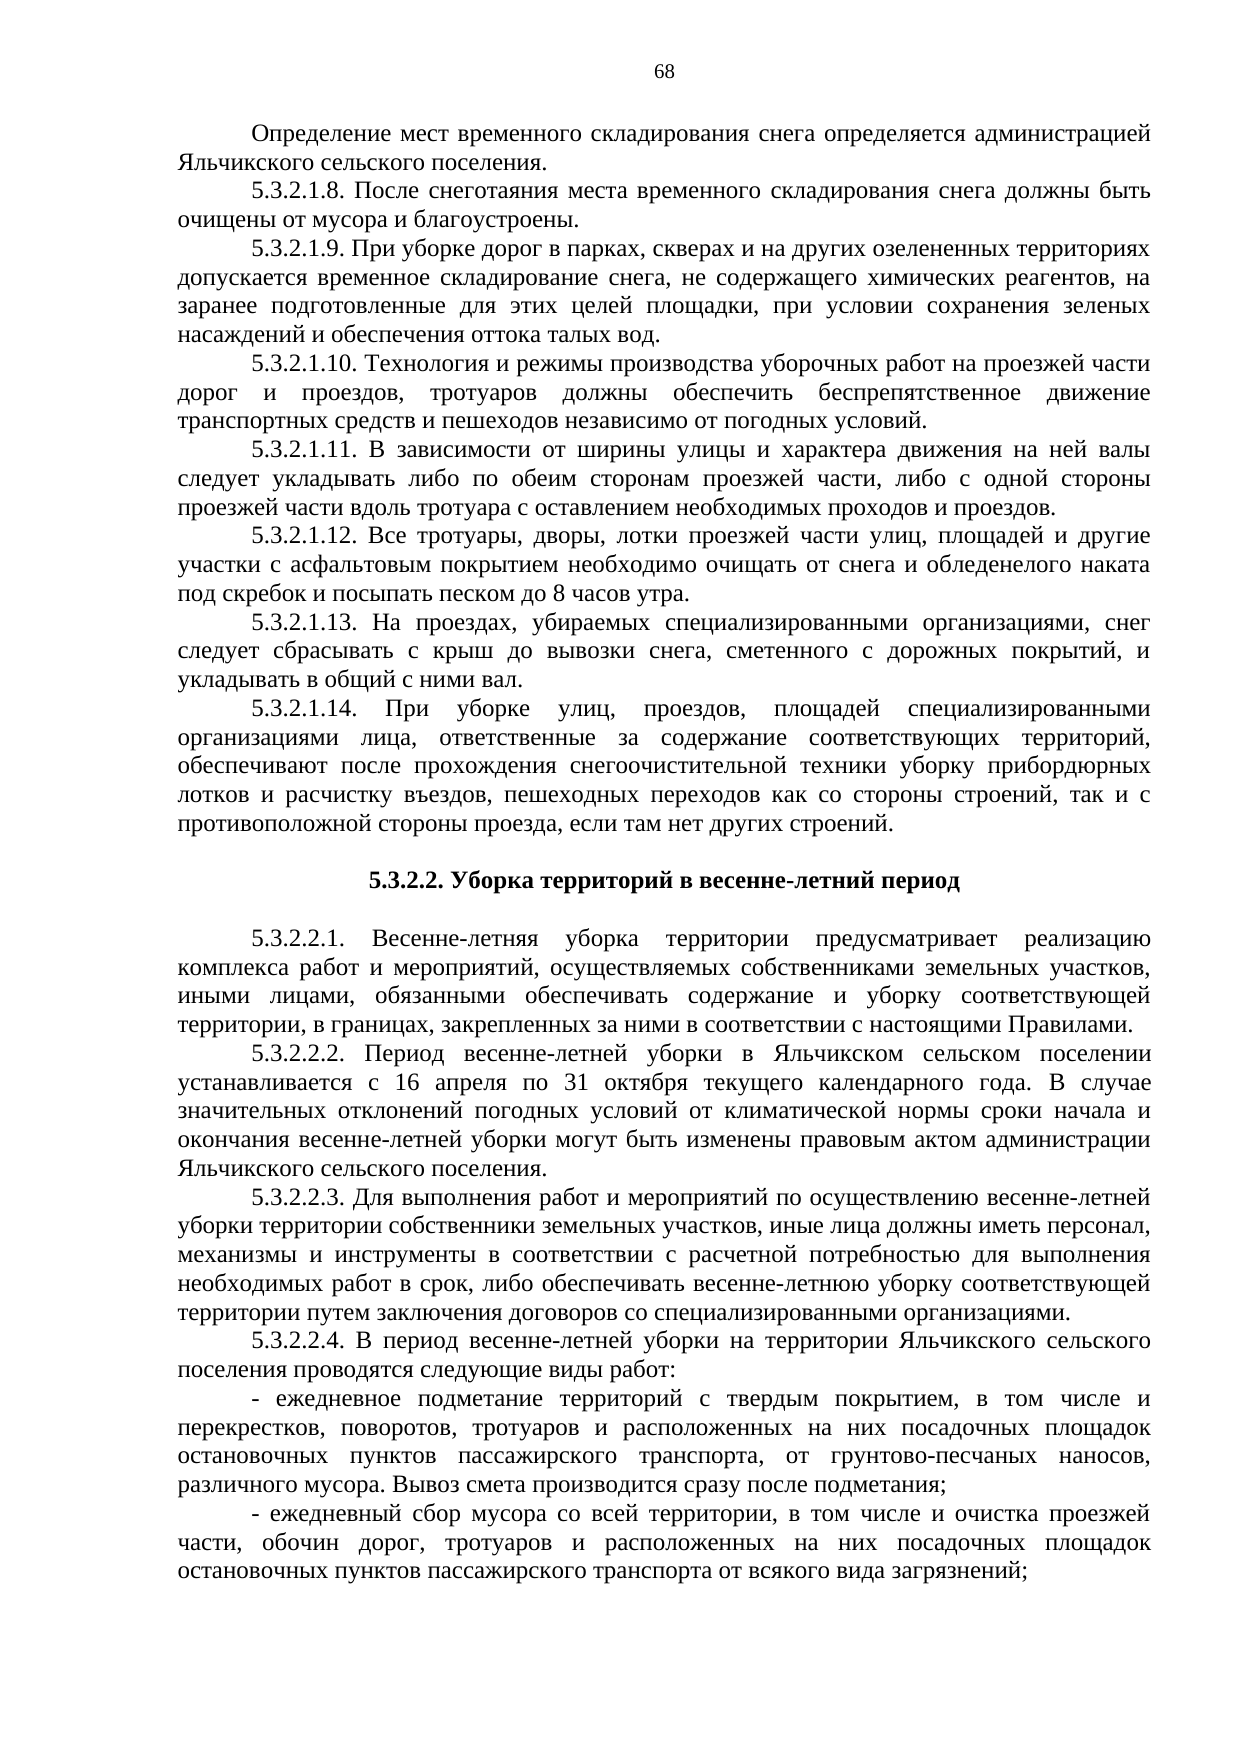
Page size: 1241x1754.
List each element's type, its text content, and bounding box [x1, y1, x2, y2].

text 5.3.2.1.8. После снеготаяния места временного складирования снега должны быть очищены от мусора и благоустроены. [177, 176, 1152, 233]
text 5.3.2.2.2. Период весенне-летней уборки в Яльчикском сельском поселении устанавливается с 16 апреля по 31 октября текущего календарного года. В случае значительных отклонений погодных условий от климатической нормы сроки начала и окончания весенне-летней уборки могут быть изменены правовым актом администрации Яльчикского сельского поселения. [177, 1038, 1152, 1182]
text 5.3.2.2.1. Весенне-летняя уборка территории предусматривает реализацию комплекса работ и мероприятий, осуществляемых собственниками земельных участков, иными лицами, обязанными обеспечивать содержание и уборку соответствующей территории, в границах, закрепленных за ними в соответствии с настоящими Правилами. [177, 923, 1152, 1038]
text 5.3.2.1.11. В зависимости от ширины улицы и характера движения на ней валы следует укладывать либо по обеим сторонам проезжей части, либо с одной стороны проезжей части вдоль тротуара с оставлением необходимых проходов и проездов. [177, 434, 1152, 521]
text 5.3.2.1.14. При уборке улиц, проездов, площадей специализированными организациями лица, ответственные за содержание соответствующих территорий, обеспечивают после прохождения снегоочистительной техники уборку прибордюрных лотков и расчистку въездов, пешеходных переходов как со стороны строений, так и с противоположной стороны проезда, если там нет других строений. [177, 693, 1152, 837]
text - ежедневное подметание территорий с твердым покрытием, в том числе и перекрестков, поворотов, тротуаров и расположенных на них посадочных площадок остановочных пунктов пассажирского транспорта, от грунтово-песчаных наносов, различного мусора. Вывоз смета производится сразу после подметания; [177, 1383, 1152, 1498]
text - ежедневный сбор мусора со всей территории, в том числе и очистка проезжей части, обочин дорог, тротуаров и расположенных на них посадочных площадок остановочных пунктов пассажирского транспорта от всякого вида загрязнений; [177, 1498, 1152, 1584]
text 5.3.2.2.4. В период весенне-летней уборки на территории Яльчикского сельского поселения проводятся следующие виды работ: [177, 1326, 1152, 1383]
text 5.3.2.1.9. При уборке дорог в парках, скверах и на других озелененных территориях допускается временное складирование снега, не содержащего химических реагентов, на заранее подготовленные для этих целей площадки, при условии сохранения зеленых насаждений и обеспечения оттока талых вод. [177, 233, 1152, 348]
text Определение мест временного складирования снега определяется администрацией Яльчикского сельского поселения. [177, 118, 1152, 176]
text 5.3.2.1.10. Технология и режимы производства уборочных работ на проезжей части дорог и проездов, тротуаров должны обеспечить беспрепятственное движение транспортных средств и пешеходов независимо от погодных условий. [177, 348, 1152, 434]
text 5.3.2.2.3. Для выполнения работ и мероприятий по осуществлению весенне-летней уборки территории собственники земельных участков, иные лица должны иметь персонал, механизмы и инструменты в соответствии с расчетной потребностью для выполнения необходимых работ в срок, либо обеспечивать весенне-летнюю уборку соответствующей территории путем заключения договоров со специализированными организациями. [177, 1182, 1152, 1326]
text 5.3.2.1.12. Все тротуары, дворы, лотки проезжей части улиц, площадей и другие участки с асфальтовым покрытием необходимо очищать от снега и обледенелого наката под скребок и посыпать песком до 8 часов утра. [177, 521, 1152, 607]
text 5.3.2.1.13. На проездах, убираемых специализированными организациями, снег следует сбрасывать с крыш до вывозки снега, сметенного с дорожных покрытий, и укладывать в общий с ними вал. [177, 607, 1152, 693]
text 5.3.2.2. Уборка территорий в весенне-летний период [177, 866, 1152, 894]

**WHAT NEEDS TO BE DONE**
Among the lines of the data, some may include "территории" as a word or string; report how many, and nothing else.

**ANSWER BELOW**
4